Érase una vez un país extraordinario en el que los niños recibían educación gratuita, las mamás se ocupaban de la casa, los papás iban a trabajar, hacían horas extras porque había trabajo para todos y apenas se pagaban impuestos.
La formación de los niños –y las niñas, no me vayan a joder las feministas– corría a cargo del estado desde el parvulario hasta los 14 años. Se emitía un “certificado de estudios primarios” como justificante del nivel de ilustración del titular, capacitado para leer entendiendo lo leído, escribir sin faltas de ortografía y conocer los afluentes del Guadiana y algo del patrimonio histórico y cultural de la patria.
No existían, en aquel país que digo, actividades extraescolares ni clases de gimnasia, porque, a la salida de la escuela, todos corrían a casa para escuchar en la radio las aventuras de Diego Valor para los chicos, o Matilde, Perico y Periquín para las nenas. Patear una pelota de fútbol o saltar a la comba hasta la hora de la cena, era ya ejercicio bastante para fortalecer aquellas anatomías en desarrollo.
Quienes, a partir de los 10 años, se decidían por el bachillerato y tenían que desplazarse hasta el instituto, podían utilizar los transportes públicos a precios muy reducidos. Se impartían clases optativas de inglés, francés o alemán, a elegir según los gustos de cada cual, amén de latín y griego, y exámenes de reválida general en cuarto y sexto cursos, para cerciorarse de que los chicos –y las chicas– habían asimilado todo lo que debían saber de cada una de las asignaturas que conformaban el plan de estudios vigente.
En aquel memorable país se accedía a la universidad una vez superado el curso preuniversitario –“preu” le llamaban– que habilitaba para matricularse, sin numerus clausus ni notas de corte, en los estudios que le vinieran en gana a cada cual, según su vocación o la tradición familiar.
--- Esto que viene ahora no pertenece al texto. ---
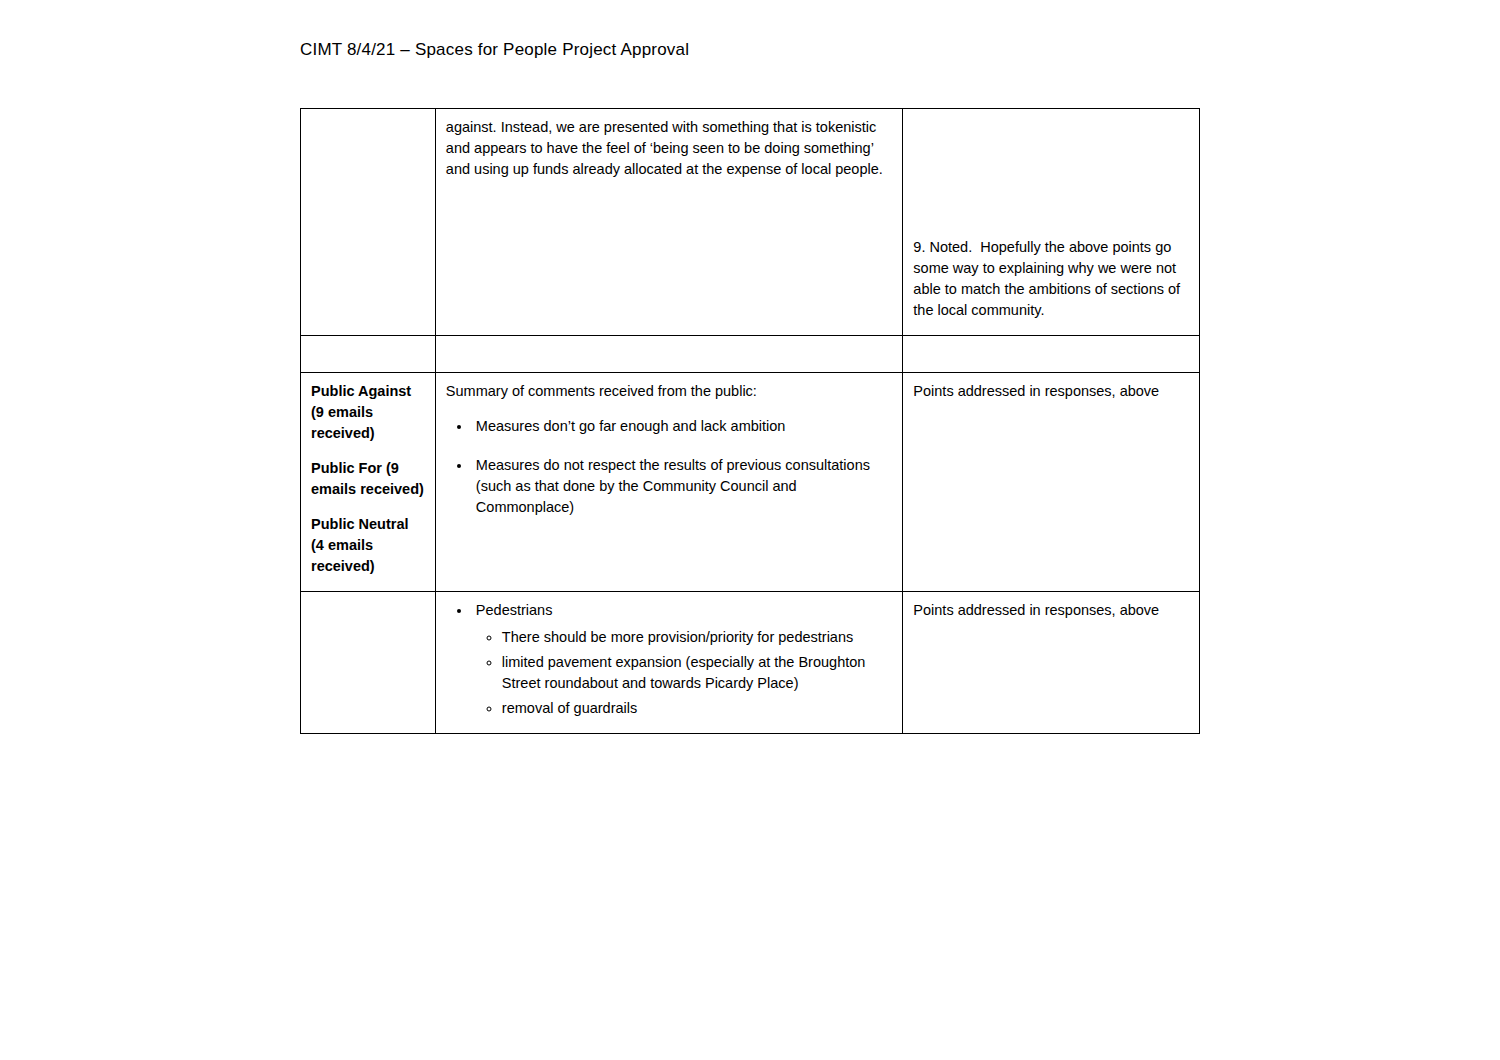CIMT 8/4/21 – Spaces for People Project Approval
| | against. Instead, we are presented with something that is tokenistic and appears to have the feel of ‘being seen to be doing something’ and using up funds already allocated at the expense of local people. | 9. Noted. Hopefully the above points go some way to explaining why we were not able to match the ambitions of sections of the local community. |
| Public Against (9 emails received) Public For (9 emails received) Public Neutral (4 emails received) | Summary of comments received from the public: Measures don’t go far enough and lack ambition Measures do not respect the results of previous consultations (such as that done by the Community Council and Commonplace) | Points addressed in responses, above |
| | Pedestrians There should be more provision/priority for pedestrians limited pavement expansion (especially at the Broughton Street roundabout and towards Picardy Place) removal of guardrails | Points addressed in responses, above |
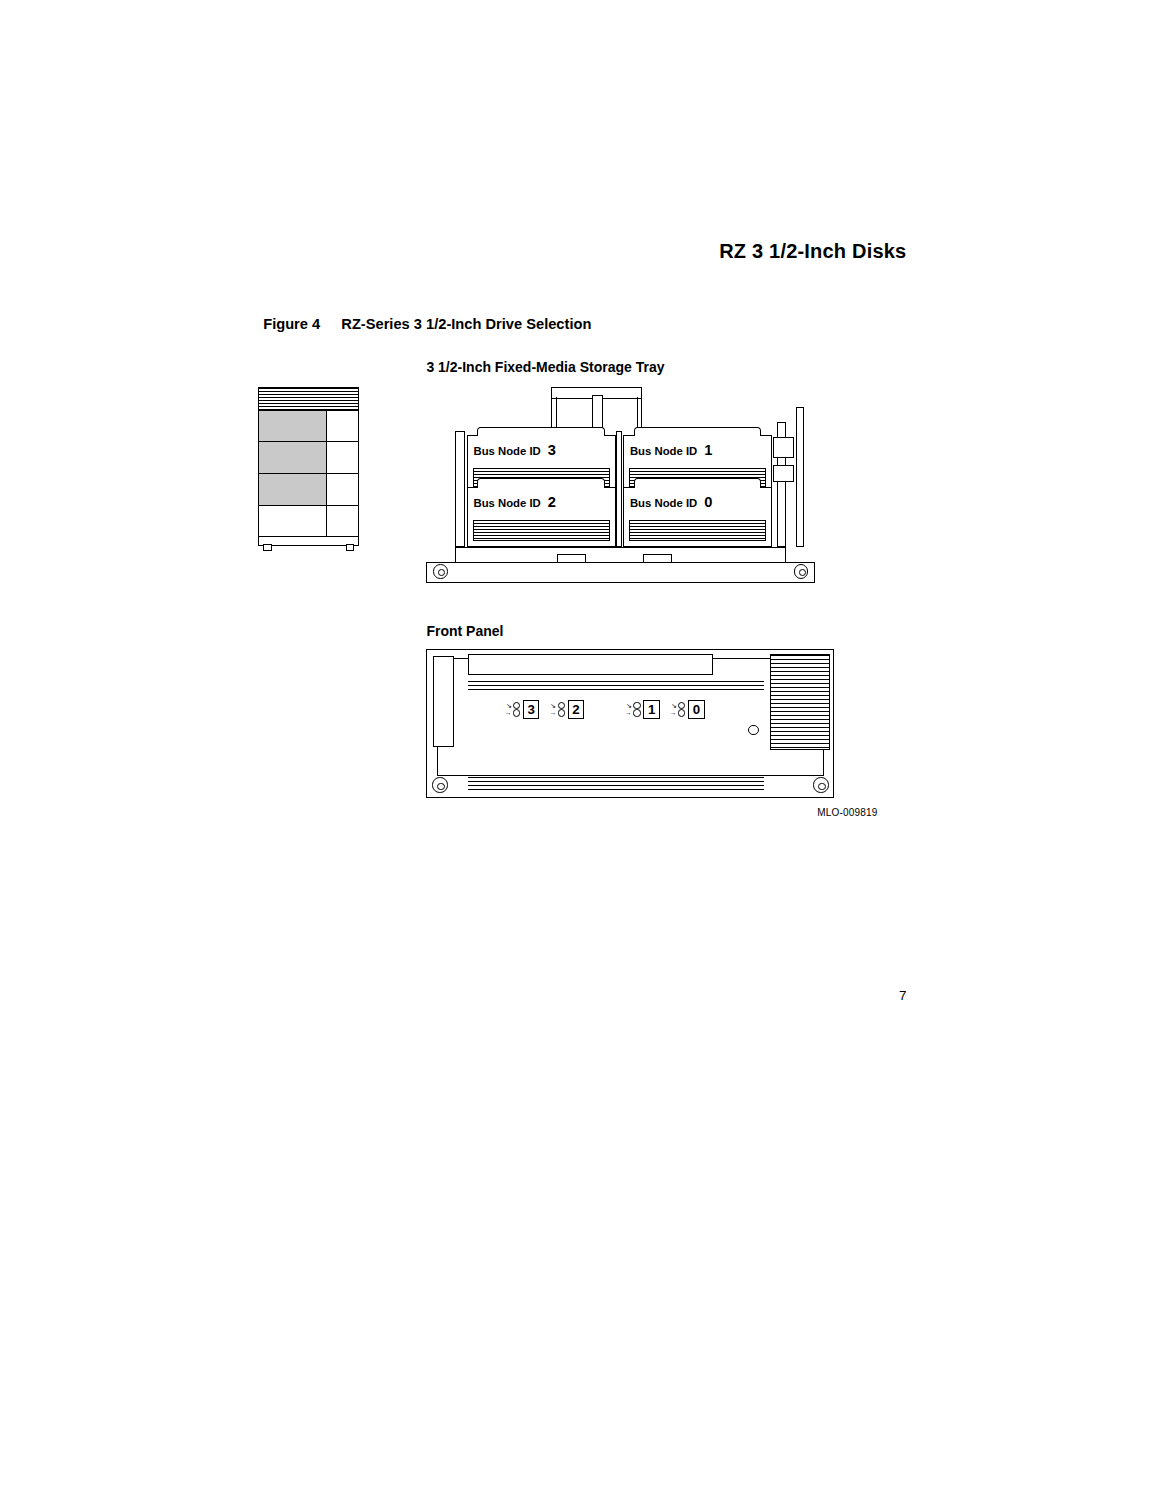RZ 3 1/2-Inch Disks
Figure 4 RZ-Series 3 1/2-Inch Drive Selection
3 1/2-Inch Fixed-Media Storage Tray
Bus Node ID 3
Bus Node ID 1
Bus Node ID 2
Bus Node ID 0
Front Panel
↘ →
3
↘ →
2
↘ →
1
↘ →
0
MLO-009819
7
Y a quien no le diera el cuero para estudios universitarios, podía acudir a las “escuelas de formación profesional” que facilitaban capacitación gratuita para plantarle cara al mundo como fontanero, electricista, reparador de radio, sastre o diplomada en corte y confección para las damas, entre otras.
No era necesario salir al extranjero donde ejercer la profesión de uno porque, como ya he dicho, en aquel país había trabajo de sobra para cualquier carrera, profesión u oficio. Tampoco necesitábamos idiomas: para qué, si hablábamos la lengua del imperio.
Las grandes fábricas disponían de “escuelas de aprendices”, orientadas a imbuir en los futuros profesionales la necesaria teoría de apoyo a la práctica de su oficio. Las empresas menores formaban, con ayuda del municipio donde estuvieran establecidas, pequeñas “escuelas de artes y oficios” con profesores voluntarios e idénticos objetivos.
En aquel país del que les hablo, las mamás se quedaban en casa ocupándose de la prole y de las tareas domésticas, haciendo mermelada, repasando calcetines, sacándole el dobladillo a un pantalón que debería tirar una temporada más, y esperando la llegada del guerrero para ofrecerle y disfrutar junto a él de una cena familiar sencilla, sana y abundante.
Apenas se pagaban impuestos que, bien administrados, daban para construir, sobre un territorio áspero y seco, embalses para riego y producción de electricidad, imprescindibles en un país con notable crecimiento agrícola y alto desarrollo industrial.
Años después, al país aquel que digo llegaron la democracia, las autonomías, los políticos, la corrupción… y todo se fue al carajo.